Are soft-shell 1.3 ATA chambers FDA-cleared?
Some are; many are not. The chambers that are cleared have specific K-numbers. Many soft-shell chambers are sold under the FDA's general-wellness pathway, which does not require 510(k) clearance.
Does UHMS accreditation matter for wellness use?
Less so. UHMS audits are oriented around clinical HBOT practice for FDA-approved indications. A soft-shell wellness clinic without UHMS accreditation is not necessarily a red flag for wellness-only use.
Can I trust a chamber that lists "FDA-registered"?
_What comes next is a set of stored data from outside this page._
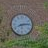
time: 8:13
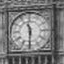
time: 11:30
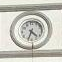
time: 4:33
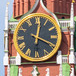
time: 12:19
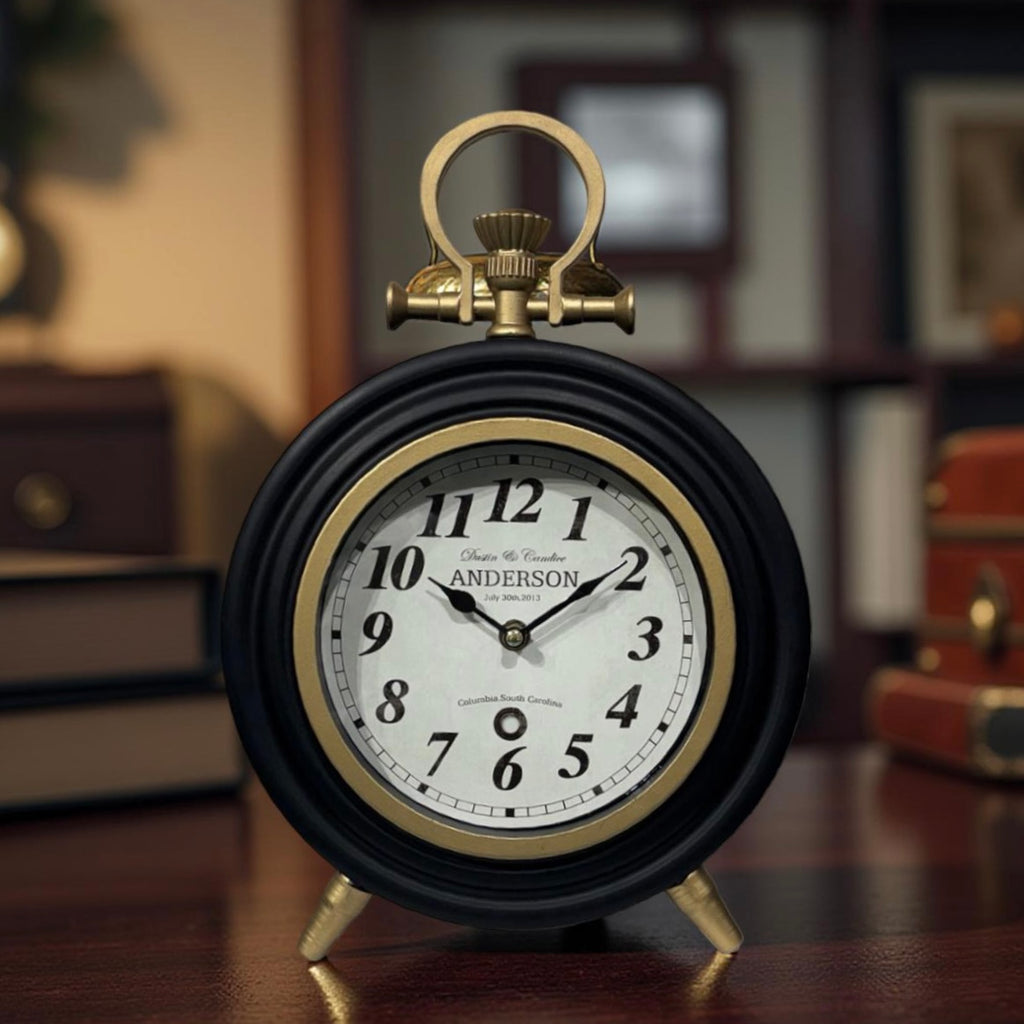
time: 10:09
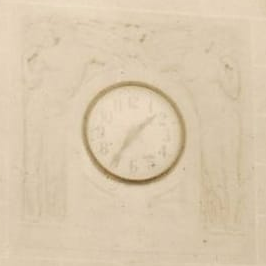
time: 1:35
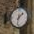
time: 1:32
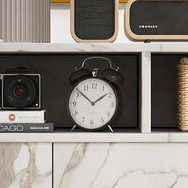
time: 1:51
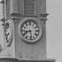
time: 8:28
"Registered" is not the same as "cleared." FDA registration means the establishment is in the FDA's facility database. It does not mean any specific device has passed safety review.
What if the clinic refuses to share the K-number?
Treat that as a red flag. Legitimate clinics know their chamber's K-number or can find it in 5 minutes. Refusal to share is unusual.
Medical disclaimer: This guide is informational and does not constitute medical advice. HBOT carries real risks including ear barotrauma, oxygen toxicity, and chamber fire. Discuss any HBOT plan with a physician trained in undersea and hyperbaric medicine before starting. The FDA has cleared HBOT for 13 specific indications; uses outside those indications are off-label and not supported by FDA evaluation.